Partnering with Decart: The Future of AI-Generated Experiences
A breakthrough in video inference offers a sneak peek at the next frontier.
When Google launched in 1998, more than a dozen other search engines were already live. Yet just two years later, it was the largest in the world. How did Google’s team win? Conventional wisdom tends to focus on PageRank, the algorithm that made their results more relevant than competitors’—and on the site’s minimalist user interface, while others were cluttered with portals and ads.
But perhaps even more significant was the team’s accomplishments on distributed systems and low-level performance optimization.

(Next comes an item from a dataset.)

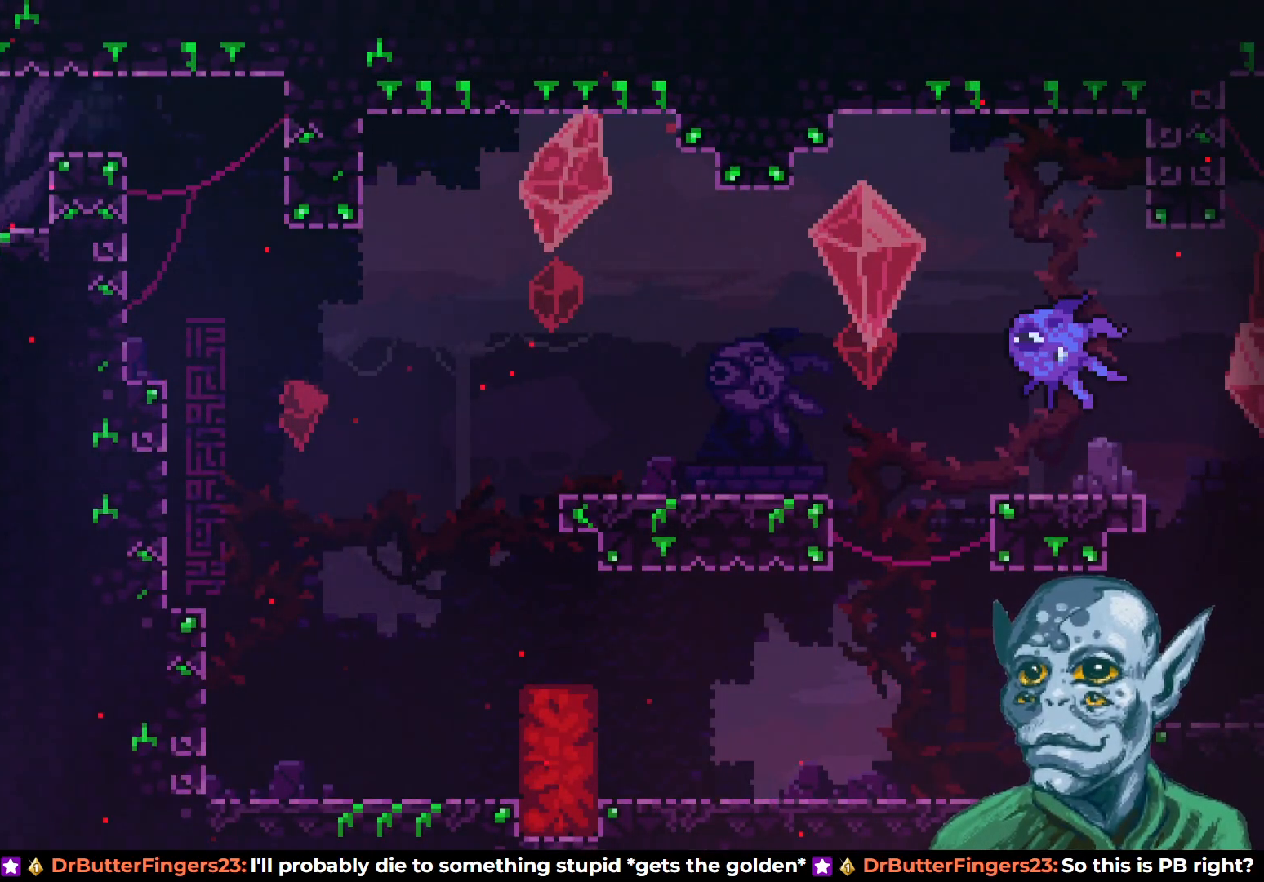
{"buttons": ["DPAD_RIGHT"], "left_stick": "center", "right_stick": "center", "events": [[250, "CROSS", "up"]]}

While others were buying up expensive Sun Microsystems servers, Google was figuring out how to squeeze more juice out of the same consumer hardware people had at home. They ended up with an exponential cost advantage—and were able to build a faster, better product.
As a lead Series A investor, Sequoia had a front-row seat to that success. Today, we see the potential for a similar arc in Decart.
AI is making it possible for our imaginations to interface with our screens in a way—and with a speed—we’ve never seen before. But today, that potential is still limited by hardware. So last year, Decart co-founders Dean Leitersdorf and Moshe Shalev set out to tackle that problem, and started hacking on training and inference optimization. They quickly improved upon the state of the art, built a platform, and launched a successful enterprise business. And now, like Google before them, they are applying those infrastructure innovations to building delightful AI-generated experiences. Oasis, built on the first real-time inference video model, is just the start.
Decart is one of the most technically gifted teams we’ve ever worked with. While simultaneously serving in the IDF’s elite Unit 8200, he earned his Ph.D. from Technion, Israel’s most prestigious technical university, at just 23 years old. At the Symposium on Principles of Distributed Computing, the world’s leading distributed computing conference, Dean’s thesis won first place.
Moshe, meanwhile, is an outlier in his own right. He served in key positions in Unit 8200, working directly with top leaders on special operations and developing a reputation as a trusted problem-solver and executor who can connect the dots from idea to reality. “Whenever we had an issue we didn’t know how to deal with,” one reference told us, “we called Moshe.” He and Dean worked closely together in the IDF for several years before teaming up on the biggest unsolved challenges in AI.
From our first walk with Dean in the Bay Area, where he spends half his time, to meeting the full team in Tel Aviv, where Decart is based, they have blown us away with their technical depth and novel insights. We are grateful for the opportunity to lead their seed round and support their continued growth.
Today’s launch of Oasis, powered not by a gaming engine but by a single AI model trained on videos, marks a milestone in inference. But as remarkable as it is, it is just a taste of what’s to come. Dean, Moshe, and their team are moving quickly, continuing to innovate on Decart’s infrastructure stack. Just as Google’s team did decades ago, we believe they can unlock even more efficiencies in the months ahead—and with those advances, usher in the next chapter of AI-generated experiences.